==== PASSAGE CITÉ ====
Lever les yeux #2
- avril 28, 2022
- de
- Dafne Garnier
Une série d’articles vous invite à vous balader dans le musée et alentour, les yeux levés, à la découverte de ses richesses.
Le Musée Ariana regorge de trésors, dans ses collections évidemment, dans ses expositions bien entendu, mais également dans son architecture ! Les visiteurs les plus avertis l’auront sans doute remarqué, aucun détail du bâtiment n’est laissé au hasard. En témoigne le plafond du rez-de-chaussée de l’aile Sud, qui comporte quatre caissons peints représentants des scènes allégoriques des Quatre saisons.
Ces peintures ont été réalisées sur commande de Gustave Revilliod (1817-1890), fondateur du musée, par le peintre genevois Frédéric Dufaux (1852-1943) lors de la construction de l’édifice (1877-1884). Il est à l’époque un jeune peintre et sculpteur, ayant effectué sa formation à l’École de dessin de Genève, où il a été élève de Barthélemy Menn (1815-1893), puis à l’Académie des Offices à Florence sous la direction du peintre Luigi Rubio (1808-1882). Il a également séjourné à Paris entre 1876 et 1891.
Les Quatre saisons
Les personnages représentés sur les panneaux des Quatre saisons sont inspirés des divinités antiques païennes.
==== EXTRAIT DE DONNÉES ====
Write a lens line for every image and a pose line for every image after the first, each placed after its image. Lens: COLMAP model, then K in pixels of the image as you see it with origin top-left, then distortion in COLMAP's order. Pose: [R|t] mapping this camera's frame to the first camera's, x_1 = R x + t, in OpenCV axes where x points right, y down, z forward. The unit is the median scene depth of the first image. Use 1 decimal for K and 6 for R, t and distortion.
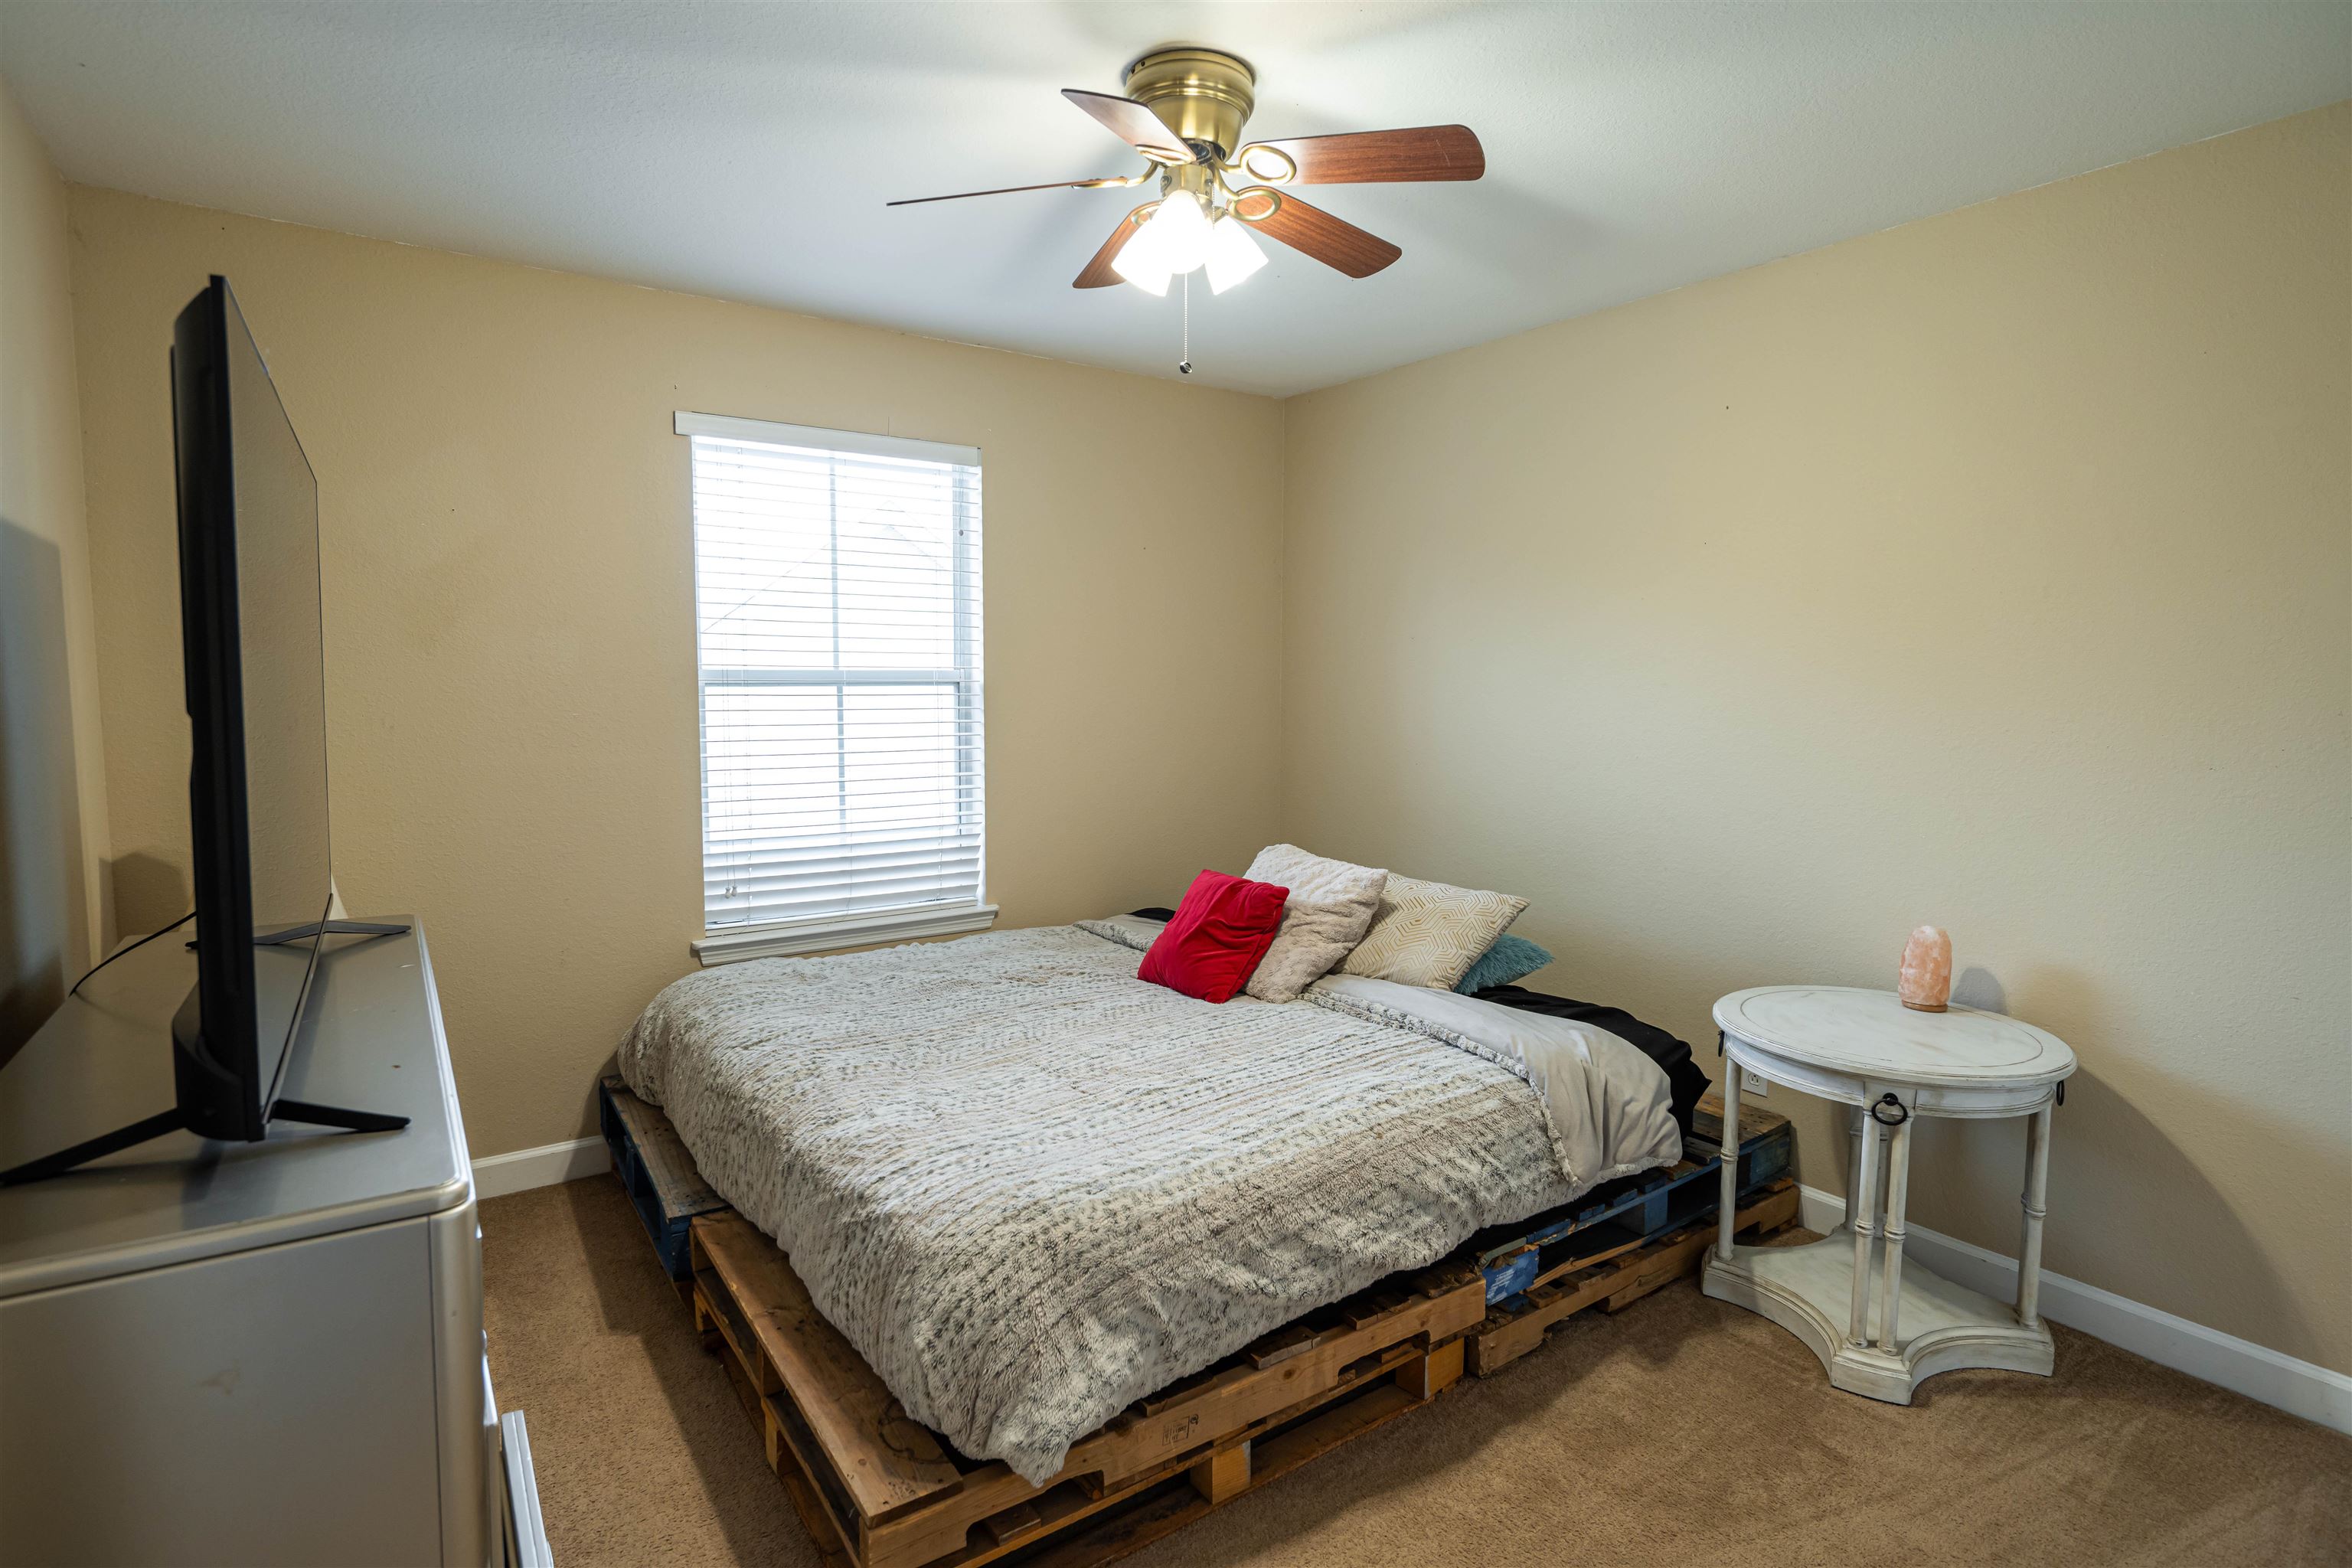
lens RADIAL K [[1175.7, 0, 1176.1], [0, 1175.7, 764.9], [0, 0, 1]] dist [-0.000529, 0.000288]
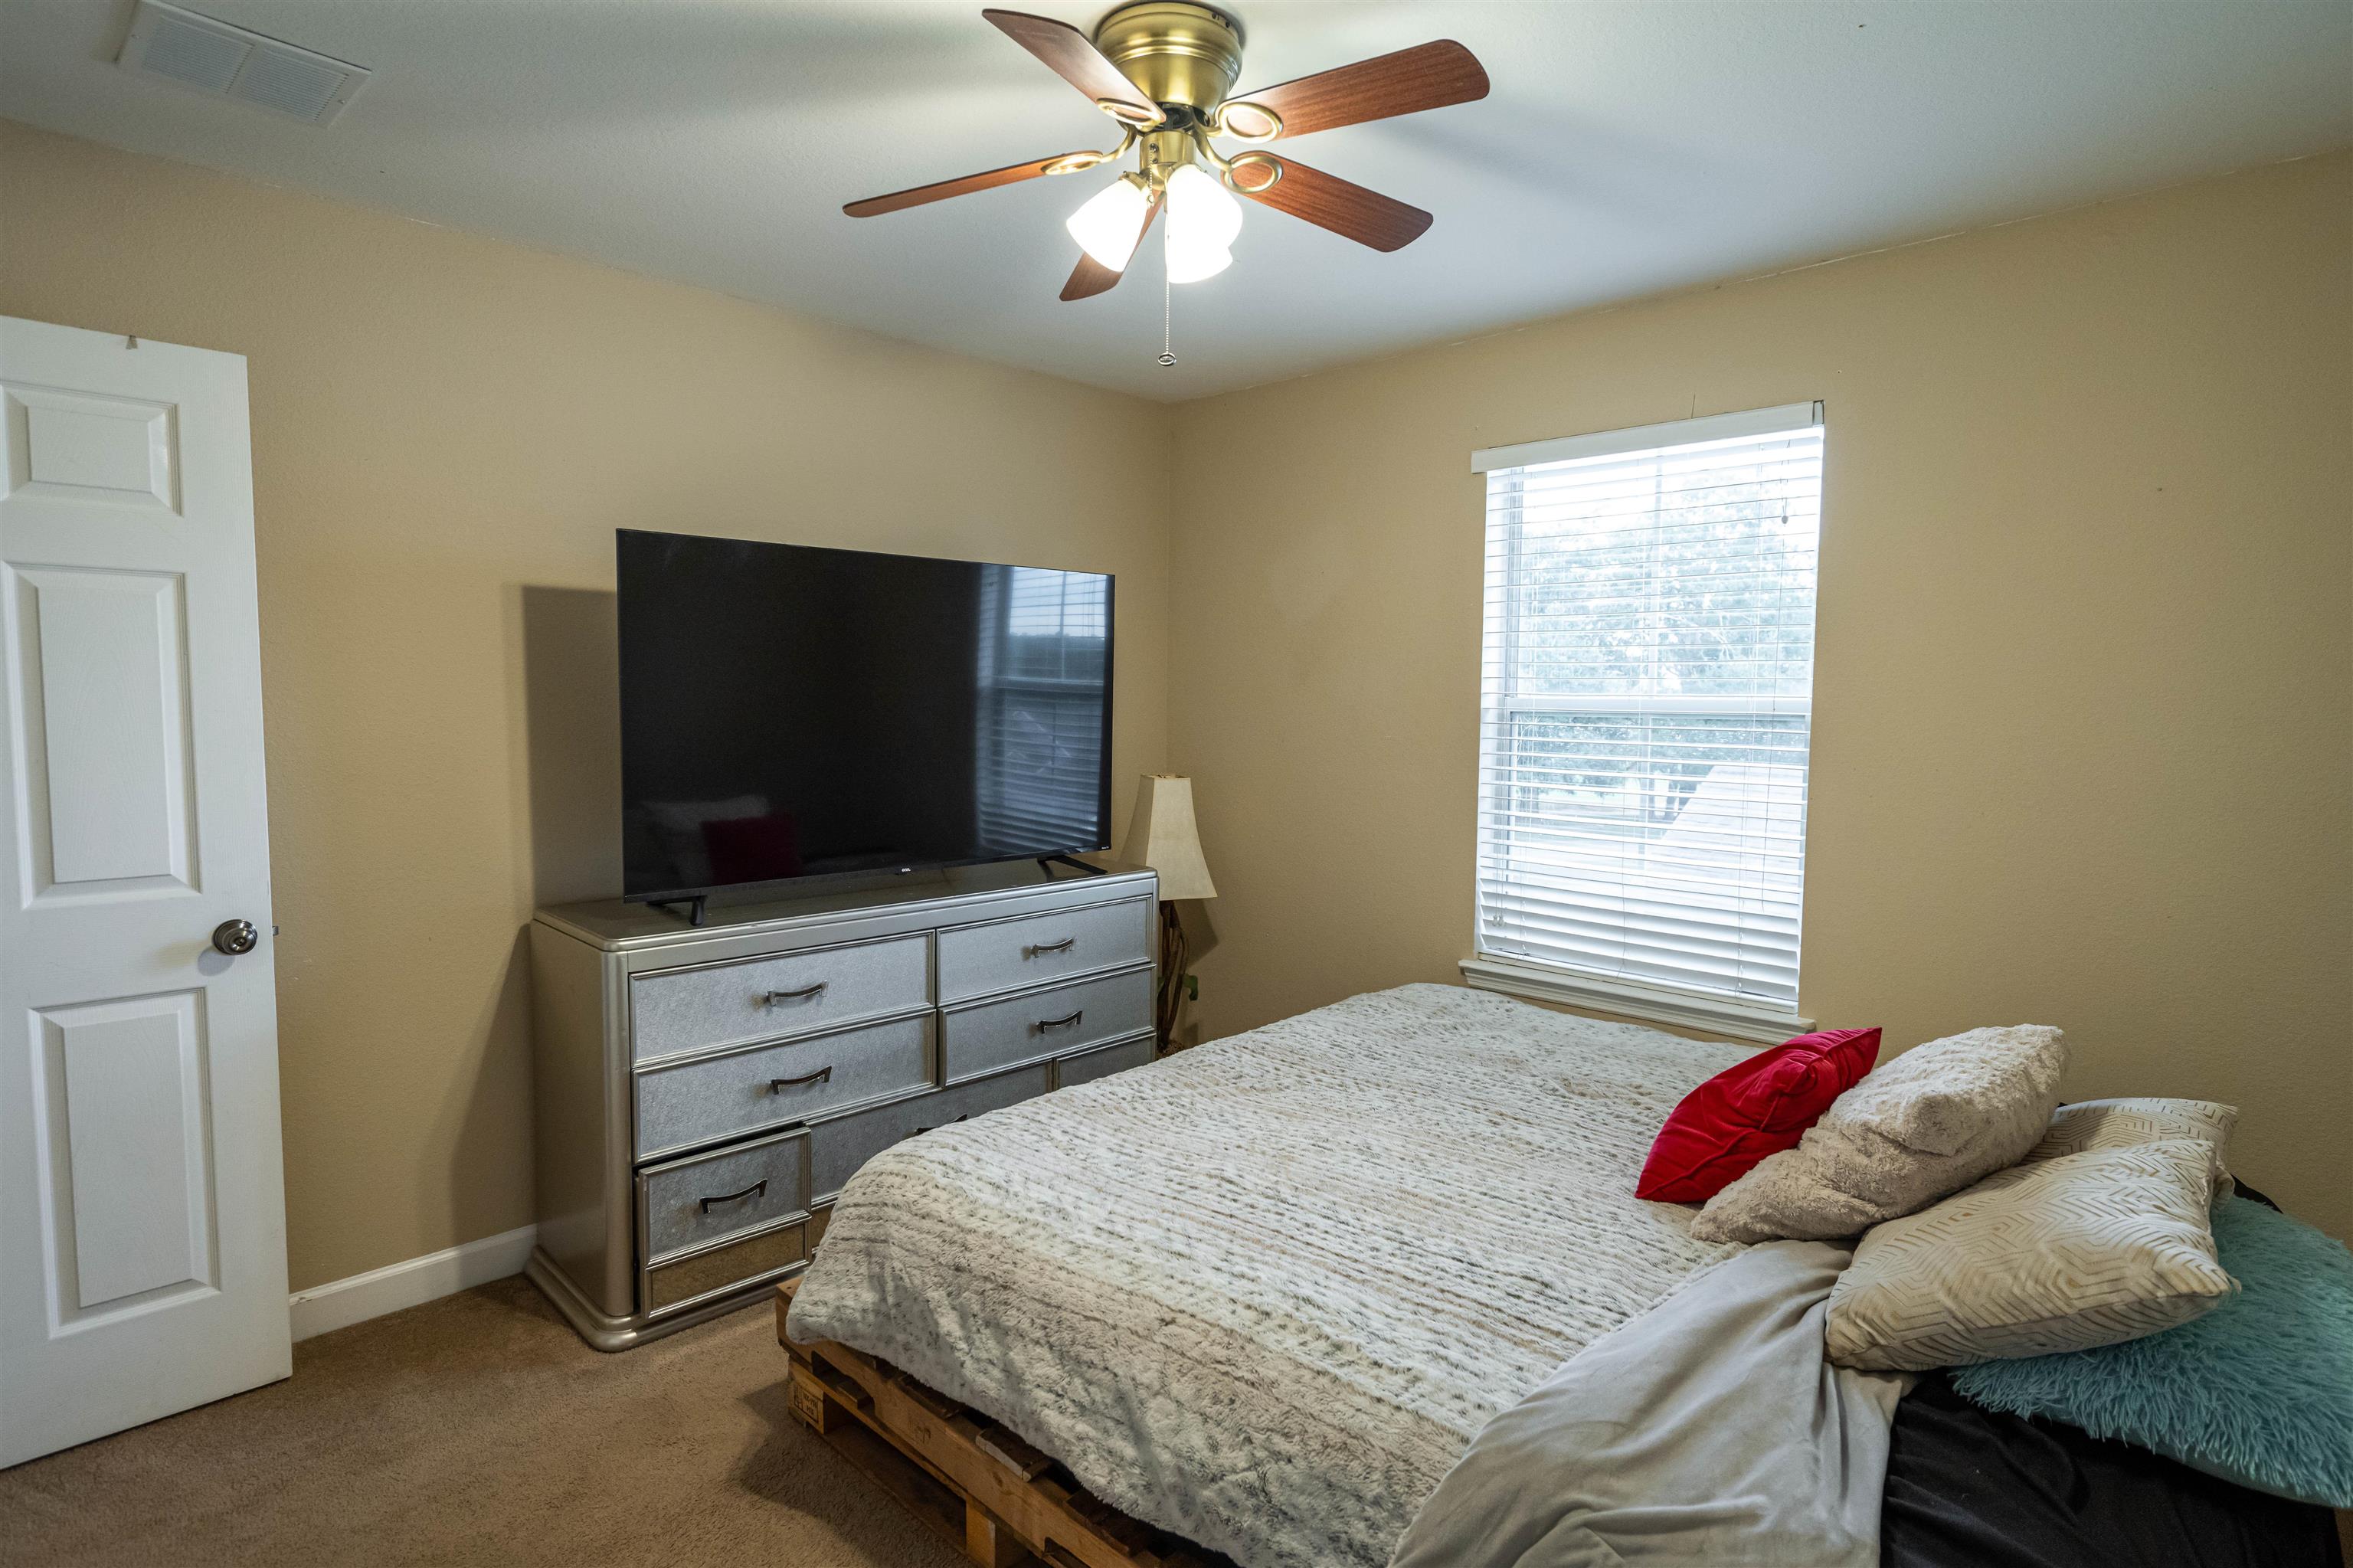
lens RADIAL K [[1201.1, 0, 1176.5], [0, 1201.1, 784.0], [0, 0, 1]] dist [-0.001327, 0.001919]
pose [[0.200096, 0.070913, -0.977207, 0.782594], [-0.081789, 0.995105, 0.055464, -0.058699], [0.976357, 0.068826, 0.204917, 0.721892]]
====
(CONSIGNES)
A: Pour chacune des affirmations suivantes, indiquez si elle concorde avec l'article sur le Musée Ariana en répondant oui ou non. Citez à l'identique les mots de l'article qui tranchent. (i) Les peintures ont été commandées par Gustave Revilliod. (ii) Le plafond de l'aile Nord comporte quatre caissons peints. (iii) À Florence, Frédéric Dufaux a étudié sous la direction de Barthélemy Menn.
B: D'après l'article sur le Musée Ariana, entre quelles années Frédéric Dufaux a-t-il séjourné à Paris ?
C: Veuillez reproduire le passage de l'article sur le Musée Ariana allant de « Lever les yeux » à « des Quatre saisons. ».

(RÉPONSES ATTENDUES)
A:
(i) Oui : « Ces peintures ont été réalisées sur commande de Gustave Revilliod (1817-1890), fondateur du musée »
(ii) Non : « le plafond du rez-de-chaussée de l’aile Sud, qui comporte quatre caissons peints »
(iii) Non : « puis à l’Académie des Offices à Florence sous la direction du peintre Luigi Rubio (1808-1882) »

B: Entre 1876 et 1891.

C:
Lever les yeux #2
- avril 28, 2022
- de
- Dafne Garnier
Une série d’articles vous invite à vous balader dans le musée et alentour, les yeux levés, à la découverte de ses richesses.
Le Musée Ariana regorge de trésors, dans ses collections évidemment, dans ses expositions bien entendu, mais également dans son architecture ! Les visiteurs les plus avertis l’auront sans doute remarqué, aucun détail du bâtiment n’est laissé au hasard. En témoigne le plafond du rez-de-chaussée de l’aile Sud, qui comporte quatre caissons peints représentants des scènes allégoriques des Quatre saisons.